Everything was dark and black. You could barely see anything, except for the light from the mobile phones of those present. But suddenly, white lights illuminated the labyrinth-like room of the New York Performance Space, the venue for Eckhaus Latta‘s latest show during New York Fashion Week.

Demdike Stare’s music was playing, and it got louder until it broke and the creations designed by the duo of designers that make up the brand, Mike Eckhaus and Zoe Latta, began to appear.

Black was one of the main protagonists of the line, and above all of the first part, since until look number 17, we hardly saw any other color than this or the lime green that added the acid touch to some of them.

There was a differentiation between the looks at the beginning and those at the end. This was related to the path in search of light, that when the right direction was found, we started to see the optimistic touches of pink, or light yellow and cream pieces.

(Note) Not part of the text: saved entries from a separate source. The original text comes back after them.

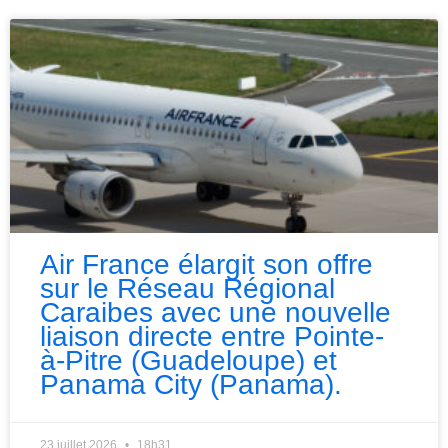
Air France élargit son offre
sur le Réseau Régional
Caraibes avec une nouvelle
liaison directe entre Pointe-
à-Pitre (Guadeloupe) et
Panama City (Panama).
23 juillet 2026
18h31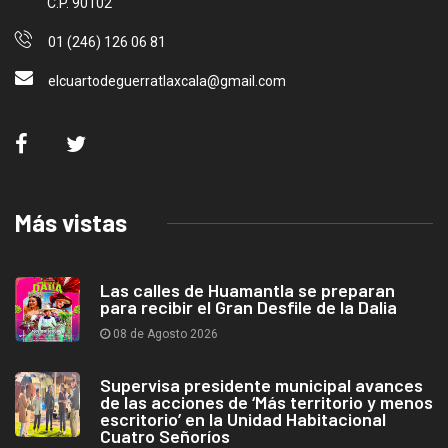
C.P. 90102
01 (246) 126 06 81
elcuartodeguerratlaxcala@gmail.com
Más vistas
Las calles de Huamantla se preparan
para recibir el Gran Desfile de la Dalia
08 de Agosto 2026
Supervisa presidente municipal avances
de las acciones de ‘Más territorio y menos
escritorio’ en la Unidad Habitacional
Cuatro Señoríos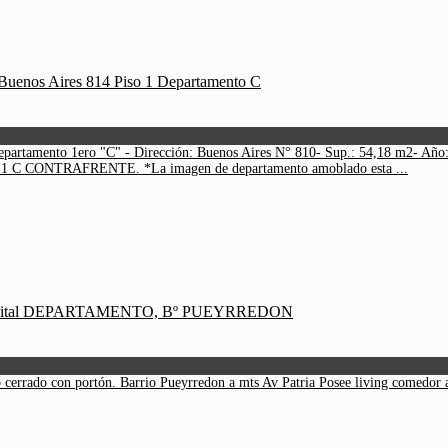
epartamento 1ero "C" - Dirección: Buenos Aires N° 810- Sup.: 54,18 m2- Año
e.- 1 C CONTRAFRENTE. *La imagen de departamento amoblado esta ...
 cerrado con portón. Barrio Pueyrredon a mts Av Patria Posee living comedor 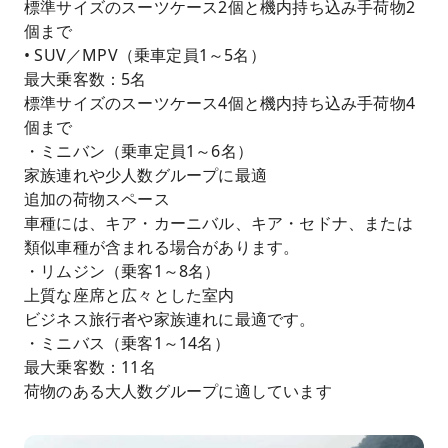
標準サイズのスーツケース2個と機内持ち込み手荷物2
個まで
• SUV／MPV（乗車定員1～5名）
最大乗客数：5名
標準サイズのスーツケース4個と機内持ち込み手荷物4
個まで
・ミニバン（乗車定員1～6名）
家族連れや少人数グループに最適
追加の荷物スペース
車種には、キア・カーニバル、キア・セドナ、または
類似車種が含まれる場合があります。
・リムジン（乗客1～8名）
上質な座席と広々とした室内
ビジネス旅行者や家族連れに最適です。
・ミニバス（乗客1～14名）
最大乗客数：11名
荷物のある大人数グループに適しています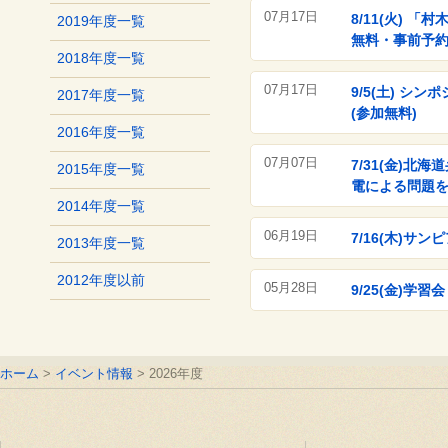
07月17日
8/11(火)
2019年度一覧
無料・事前予約
2018年度一覧
07月17日
9/5(土) 
2017年度一覧
(参加無料)
2016年度一覧
07月07日
7/31(金)
2015年度一覧
電による問題
2014年度一覧
06月19日
7/16(木)
2013年度一覧
2012年度以前
05月28日
9/25(金)学
ホーム
イベント情報
2026年度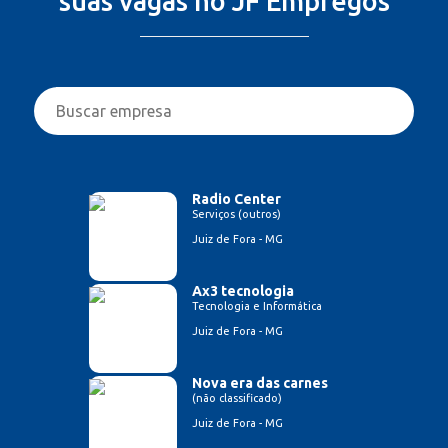
suas vagas no JF Empregos
Radio Center
Serviços (outros)
Juiz de Fora - MG
Ax3 tecnologia
Tecnologia e Informática
Juiz de Fora - MG
Nova era das carnes
(não classificado)
Juiz de Fora - MG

From this moment on we could see the garments that truly reflected the essence of the brand, such as the jumpers and waistcoats in sand composition, the cardigans with openings in the chest area and with zip, and the faded jeans in brown.

Continuing with the distinctions, but this time referring not to the looks but to the rest of the collections presented previously, the proposal that was seen was something totally new. You know what they say, renew or die. And Zoe and Mike corroborate what we say since for your information the new E.L. vibe comes after FedEx lost their main collection last season. As you can imagine, it’s not a nice thing to have to happen, but there’s a silver lining to everything, and that bad mood and sense of living on the edge that it generated at the time has been reflected in the line.

And blessed be that feeling of living on the edge, because thanks to it, garments like the amber organza shirt or the leather bow skirts in black (the look that closed the men’s part, not the show) were made.